I also worked with many grassroots organizations with a focus on environmental justice as a part of the battle for safe, low-income-affordable, secure and sanitary housing. I know firsthand that policy makers in this city understand the detrimental effects their decisions have upon the physical health and well-being of our citizens. We advocates have brought national experts on how to create "clean technology" with clean jobs into City Council sessions. We provided information showing that investments into cleaner technology are cheaper, make as many (if not more) jobs and are friendlier to the public health.

I honestly believe at this point they cannot plead ignorance. Because they believe the city is already a center of manufacturing, and pollution is already a factor for the city, they see no harm in letting additional polluting facilities be sited in this area.

So, as an old babe, with hopefully some years left, I don't intend to spend them in Detroit. Unless the people in this city stand up to the oil and automobile industry, things won't change. Most advocates who really get to make decisions on our behalf (and they do the best job under the circumstances) don't live in the conditions we live in or have the limited incomes most of us have — so they shy away from direct, radical action, compromising away the health and well-being of ourselves and our children.

But it did not happen, so it does not for me matter anymore. I am leaving, boarding up my house and splitting Detroit. From afar I will complete my Detroit series of poems, the latest being "Detroit: Envisioning Greed for Hope." Need I say more? —Kaleema Annie Sumareh, aka Kaleema Hasan, Detroit


Lost sanctuary

Regarding Detroitblogger John's "Losing Grace" (Metro Times, Oct. 24), I am a 28-year-old, Polish-Irish descendant, and I have been visiting St. John Cantius with my family since I was a child.

Given the distance from our home, we only made the trip to the church on the big holidays, but it was always my favorite place for Mass. I remember being tired as a child, excited for Santa to come, but still realizing that St. John was a special place to me and to my family.

My great-grandparents came here from Poland, and lived in Delray for a long time. We'd go to Mass on Christmas Eve, and over the years I came to learn some of the Polish hymns that were sung there. I would listen to my grandmother and mother sing them as I tried to understand what they meant. Mass in Polish, when you don't speak or understand it, can give you a lot of time to look at the beauty that surrounds you.

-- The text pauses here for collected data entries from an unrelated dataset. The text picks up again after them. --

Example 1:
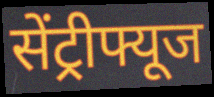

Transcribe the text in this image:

सेंट्रीफ्यूज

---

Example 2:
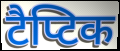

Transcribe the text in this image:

टैप्टिक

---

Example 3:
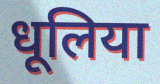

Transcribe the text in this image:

धूलिया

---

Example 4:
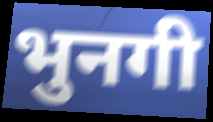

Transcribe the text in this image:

भुनगी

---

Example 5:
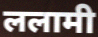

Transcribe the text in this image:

ललामी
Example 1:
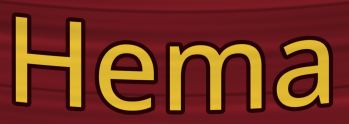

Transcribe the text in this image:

Hema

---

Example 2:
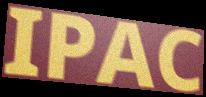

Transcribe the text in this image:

IPAC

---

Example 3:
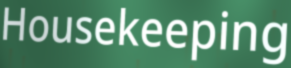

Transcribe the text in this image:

Housekeeping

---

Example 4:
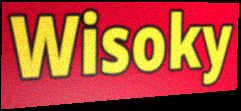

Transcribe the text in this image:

Wisoky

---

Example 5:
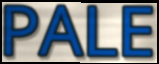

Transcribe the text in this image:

PALE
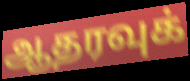
ஆதரவுக்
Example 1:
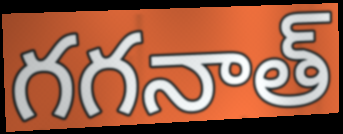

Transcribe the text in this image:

గగనాత్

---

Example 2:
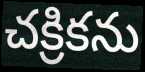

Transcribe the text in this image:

చక్రికను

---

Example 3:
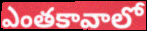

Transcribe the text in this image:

ఎంతకావాలో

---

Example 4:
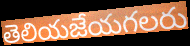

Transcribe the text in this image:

తెలియజేయగలరు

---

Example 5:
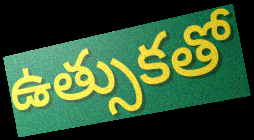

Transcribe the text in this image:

ఉత్సుకతో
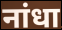
नांधा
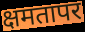
क्षमतापर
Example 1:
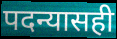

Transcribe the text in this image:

पदन्यासही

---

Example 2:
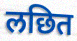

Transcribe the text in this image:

लछित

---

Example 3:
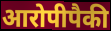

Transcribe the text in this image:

आरोपीपैकी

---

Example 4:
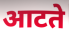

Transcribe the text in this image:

आटते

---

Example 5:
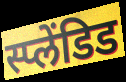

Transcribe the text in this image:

स्प्लेंडिड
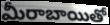
మీరాబాయితో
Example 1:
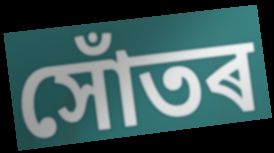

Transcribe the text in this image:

সোঁতৰ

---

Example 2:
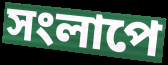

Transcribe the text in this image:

সংলাপে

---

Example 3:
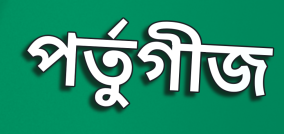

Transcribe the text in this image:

পৰ্তুগীজ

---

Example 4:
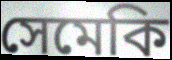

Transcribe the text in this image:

সেমেকি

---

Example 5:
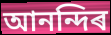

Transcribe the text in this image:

আনন্দিৰ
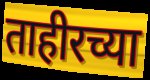
ताहीरच्या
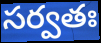
సర్వతః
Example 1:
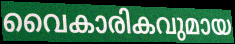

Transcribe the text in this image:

വൈകാരികവുമായ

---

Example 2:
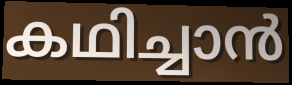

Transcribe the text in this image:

കഥിച്ചാൻ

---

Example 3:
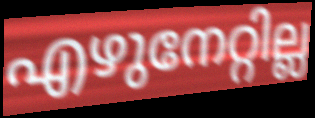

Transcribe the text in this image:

എഴുനേറ്റില്ല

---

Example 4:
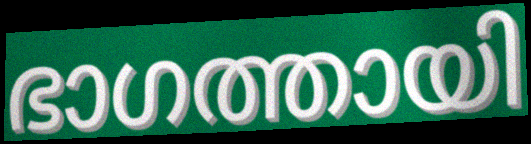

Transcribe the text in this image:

ഭാഗത്തായി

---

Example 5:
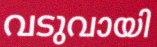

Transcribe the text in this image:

വടുവായി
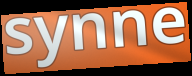
synne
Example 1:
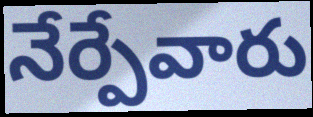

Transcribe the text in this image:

నేర్పేవారు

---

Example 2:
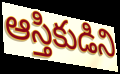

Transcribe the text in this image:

ఆస్తికుడిని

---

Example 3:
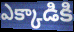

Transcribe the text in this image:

ఎక్కాడికి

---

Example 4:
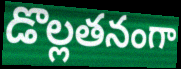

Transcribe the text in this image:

డొల్లతనంగా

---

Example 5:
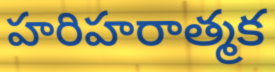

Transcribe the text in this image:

హరిహరాత్మక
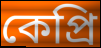
কেপ্রি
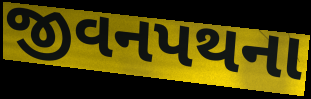
જીવનપથના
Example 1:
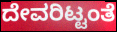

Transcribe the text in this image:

ದೇವರಿಟ್ಟಂತೆ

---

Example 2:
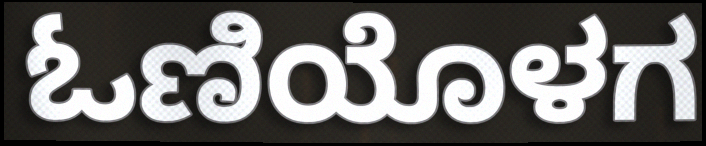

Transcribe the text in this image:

ಓಣಿಯೊಳಗ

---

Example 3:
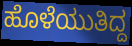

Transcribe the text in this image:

ಹೊಳೆಯುತಿದ್ದ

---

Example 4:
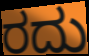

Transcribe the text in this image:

ರದು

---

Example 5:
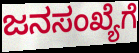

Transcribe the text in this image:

ಜನಸಂಖ್ಯೆಗೆ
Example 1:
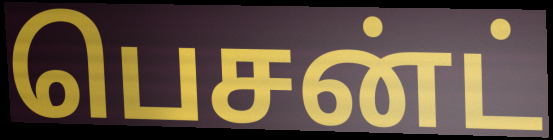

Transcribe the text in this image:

பெசன்ட்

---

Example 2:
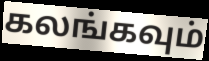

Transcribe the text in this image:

கலங்கவும்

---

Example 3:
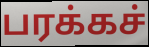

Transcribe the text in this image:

Like many others I understand why the church must close, but it still hurts my heart that this week will be the last time I set foot in the sanctuary. I am thankful for those that kept the church open long enough for some of us young people to retain fond memories of this beautiful place. And I am thankful to you for showing others what some of us have known for years. —April Bowen, Dearborn Heights


A bone to pick

I've always looked forward to your Best Of issue (Metro Times, Oct. 17) and the picks for the Detroit faves. I've had great results trying these choices in previous years. This time, it's different, and I'm a little pissed.

I decided to try the Best Ribs at Slows Bar BQ, apparently chosen by your staff. My visit consisted of lunch there (a half slab of ribs with two sides at $15.95) and an order to go (a whole slab with two sides at $24.95) for my family to try. While beer selection was nice, the staff was polite, and I agree the ribs were tasty and tender, they cost way too much, the three side dishes I tried were horrible and the portions were suited for a bird. The cornbread was dry and cold, the black-eyed peas were barely edible, and the black beans were no better. The take-out order came with no sauce, unlike the selection of five or six offered at the table. When asked, I was supplied a thimble-sized "container" for sauce.

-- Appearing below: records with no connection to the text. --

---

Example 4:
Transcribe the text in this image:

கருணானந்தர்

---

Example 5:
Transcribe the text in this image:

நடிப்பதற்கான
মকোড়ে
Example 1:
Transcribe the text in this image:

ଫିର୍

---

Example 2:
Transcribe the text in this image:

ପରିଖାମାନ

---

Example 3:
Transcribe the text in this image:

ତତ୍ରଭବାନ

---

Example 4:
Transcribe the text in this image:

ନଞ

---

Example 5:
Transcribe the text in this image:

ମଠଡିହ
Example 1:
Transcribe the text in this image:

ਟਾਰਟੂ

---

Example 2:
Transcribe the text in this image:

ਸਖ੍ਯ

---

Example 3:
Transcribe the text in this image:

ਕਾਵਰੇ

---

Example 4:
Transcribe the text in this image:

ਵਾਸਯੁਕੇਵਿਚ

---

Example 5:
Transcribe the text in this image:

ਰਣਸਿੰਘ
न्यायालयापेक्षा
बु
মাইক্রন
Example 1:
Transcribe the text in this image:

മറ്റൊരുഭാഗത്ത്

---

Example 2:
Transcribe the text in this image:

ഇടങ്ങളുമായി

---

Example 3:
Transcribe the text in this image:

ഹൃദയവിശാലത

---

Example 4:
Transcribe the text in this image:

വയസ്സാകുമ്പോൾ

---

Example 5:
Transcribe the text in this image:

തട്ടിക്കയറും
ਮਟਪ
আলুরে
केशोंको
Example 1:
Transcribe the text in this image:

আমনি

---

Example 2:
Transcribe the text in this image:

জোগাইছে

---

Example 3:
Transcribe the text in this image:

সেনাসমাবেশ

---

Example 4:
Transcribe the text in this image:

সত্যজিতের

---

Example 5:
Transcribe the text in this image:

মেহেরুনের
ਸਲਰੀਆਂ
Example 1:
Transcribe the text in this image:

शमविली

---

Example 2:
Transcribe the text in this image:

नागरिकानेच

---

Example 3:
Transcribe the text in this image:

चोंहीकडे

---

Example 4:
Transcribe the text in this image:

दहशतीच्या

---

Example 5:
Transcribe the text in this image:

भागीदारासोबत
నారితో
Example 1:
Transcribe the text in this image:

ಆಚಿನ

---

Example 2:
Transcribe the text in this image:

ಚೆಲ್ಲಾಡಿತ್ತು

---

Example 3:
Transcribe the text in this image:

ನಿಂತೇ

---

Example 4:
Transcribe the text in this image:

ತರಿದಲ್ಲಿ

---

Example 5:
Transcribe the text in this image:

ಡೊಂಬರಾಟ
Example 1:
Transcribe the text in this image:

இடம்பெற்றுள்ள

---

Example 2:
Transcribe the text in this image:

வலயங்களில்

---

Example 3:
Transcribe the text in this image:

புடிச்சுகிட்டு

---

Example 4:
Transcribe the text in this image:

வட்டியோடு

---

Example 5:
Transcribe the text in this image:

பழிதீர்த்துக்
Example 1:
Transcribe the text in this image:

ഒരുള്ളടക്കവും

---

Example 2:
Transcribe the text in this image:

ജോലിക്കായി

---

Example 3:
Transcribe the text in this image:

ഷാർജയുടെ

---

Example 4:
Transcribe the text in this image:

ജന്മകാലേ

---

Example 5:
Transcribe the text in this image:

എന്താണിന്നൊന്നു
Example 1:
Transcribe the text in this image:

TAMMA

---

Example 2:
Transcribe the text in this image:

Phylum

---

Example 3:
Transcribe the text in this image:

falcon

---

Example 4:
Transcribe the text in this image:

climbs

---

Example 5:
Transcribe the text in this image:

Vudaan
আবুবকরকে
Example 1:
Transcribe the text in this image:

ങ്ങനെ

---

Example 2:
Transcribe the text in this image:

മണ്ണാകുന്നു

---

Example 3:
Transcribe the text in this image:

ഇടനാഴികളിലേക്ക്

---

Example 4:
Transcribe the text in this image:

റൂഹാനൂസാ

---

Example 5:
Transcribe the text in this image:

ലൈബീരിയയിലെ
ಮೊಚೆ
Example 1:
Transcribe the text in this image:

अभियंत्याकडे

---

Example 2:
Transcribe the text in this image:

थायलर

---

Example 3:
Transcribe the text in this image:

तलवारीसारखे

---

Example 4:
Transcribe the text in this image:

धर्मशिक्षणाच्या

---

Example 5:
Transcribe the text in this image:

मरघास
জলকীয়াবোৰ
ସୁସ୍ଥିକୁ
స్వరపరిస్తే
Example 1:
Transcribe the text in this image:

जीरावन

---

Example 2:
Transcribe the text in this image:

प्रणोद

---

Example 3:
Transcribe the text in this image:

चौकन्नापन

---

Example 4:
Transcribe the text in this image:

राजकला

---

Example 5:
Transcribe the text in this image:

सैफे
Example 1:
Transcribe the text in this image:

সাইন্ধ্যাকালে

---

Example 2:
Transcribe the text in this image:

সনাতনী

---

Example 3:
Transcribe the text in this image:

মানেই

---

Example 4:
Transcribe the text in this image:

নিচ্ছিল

The prices, plus an additional $1.25 take-out fee, were ridiculous at best. I can assure you that I won't recommend these ribs to my friends. None of us have this type of expendable cash, like your either overpaid or expense-accounted staff does. I'll go back to my previous and affordable rib joints. They'll taste even better now. —Scooter Reynolds, Farmington Hills


Erratum:
The photo in "Losing Grace" (Metro Times, Oct. 24) was taken by Detroitblogger John.